Dans une tournure dramatique, Richard Glossip, un Américain de 63 ans, a retrouvé la liberté après près de trois décennies de détention en Oklahoma. Sa libération fait suite à une série d'échappées in extremis à l’exécution, soulignant le débat autour des erreurs judiciaires aux États-Unis.
Glossip, arrêté pour un meurtre survenu en 1997, est sorti de prison jeudi dernier, dans l’attente d’un nouveau procès, comme l'a rapporté NBC News. Arborant un t-shirt gris et un jean, il a été accueilli par sa femme, Lea, et a exprimé sa gratitude : « Je suis comblé de gratitude envers ma femme et mes avocats. C’est à la fois émouvant et incroyable ».
« Le droit constitutionnel de Richard Glossip à un procès équitable avait été violé »
Richard Glossip a été en attente d'exécution à quatre reprises, ayant été condamné à mort pour le meurtre de son ancien employeur, Barry Van Treese. Son avocat, Donald Knight, a confirmé que la caution de 500 000 dollars exigée pour sa libération avait été couvert par des dons, dont celui de Kim Kardashian, souteneuse déclarée de sa cause. « M. Glossip a soutiens ici et à l'extérieur et nous espérons qu’ils pourront l'aider » a souligné Knight, souvent cité par Le Parisien.
Glossip a toujours affirmé son innocence, et son appel a attiré l'attention de personnalités de premier plan, y compris Kim Kardashian. « C’est un outil pour sensibiliser à l’injustice », a déclaré Kardashian à CNN. En effet, Glossip a été victime d'un système judiciaire qui, selon la Cour suprême des États-Unis, a fait preuve de manquements graves, entraînant l’annulation de sa condamnation.

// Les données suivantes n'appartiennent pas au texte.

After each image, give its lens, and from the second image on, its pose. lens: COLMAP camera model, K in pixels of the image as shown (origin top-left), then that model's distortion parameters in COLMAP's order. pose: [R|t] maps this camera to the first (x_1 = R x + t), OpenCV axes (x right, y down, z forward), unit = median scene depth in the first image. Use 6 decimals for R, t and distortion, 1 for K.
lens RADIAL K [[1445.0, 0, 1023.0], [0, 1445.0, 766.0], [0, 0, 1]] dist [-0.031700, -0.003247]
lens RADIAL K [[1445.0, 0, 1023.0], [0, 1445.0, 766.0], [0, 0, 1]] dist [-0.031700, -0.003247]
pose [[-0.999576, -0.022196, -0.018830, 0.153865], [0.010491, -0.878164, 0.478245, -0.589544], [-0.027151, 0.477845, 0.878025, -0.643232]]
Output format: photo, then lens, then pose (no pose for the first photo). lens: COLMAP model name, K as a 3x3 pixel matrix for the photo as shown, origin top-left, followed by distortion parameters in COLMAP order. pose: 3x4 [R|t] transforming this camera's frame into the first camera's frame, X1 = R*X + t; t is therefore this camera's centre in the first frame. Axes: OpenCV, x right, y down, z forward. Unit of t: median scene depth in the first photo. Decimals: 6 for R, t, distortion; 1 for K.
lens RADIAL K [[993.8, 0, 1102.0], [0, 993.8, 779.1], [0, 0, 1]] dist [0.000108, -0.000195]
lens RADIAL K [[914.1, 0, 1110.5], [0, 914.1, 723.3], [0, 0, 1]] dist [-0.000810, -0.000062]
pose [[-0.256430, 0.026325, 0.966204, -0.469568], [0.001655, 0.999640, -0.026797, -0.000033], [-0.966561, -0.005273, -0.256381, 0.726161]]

Un nouveau procès sans recours à la peine de mort
À l'avenir, Glossip n'encourt plus la peine capitale, le procureur général de l'Oklahoma, Gentner Drummond, ayant annoncé un nouveau procès sans réclamation de la peine de mort. Cette décision marque un tournant significatif dans l’affaire, qui a déjà vu Glossip confronté à des exécutoires successifs. En effet, il a pris son dernier repas à trois reprises dans le couloir de la mort avant que des erreurs ne surviennent dans le processus d'exécution.
La libération de Glossip a également rassemblé des soutiens divers, de l’actrice Susan Sarandon à des personnalités comme Mark Ruffalo et Richard Branson, qui ont unanimement questionné l'intégrité de son procès initial. La famille de la victime, quant à elle, continue de plaider pour la confirmation de sa condamnation.
Alors que Glossip commence un nouveau chapitre de sa vie, son retour en société sera soumis à des restrictions strictes, y compris le port d'un bracelet électronique et l’interdiction d'entrer en contact avec des témoins et de consommer de l'alcool ou des drogues.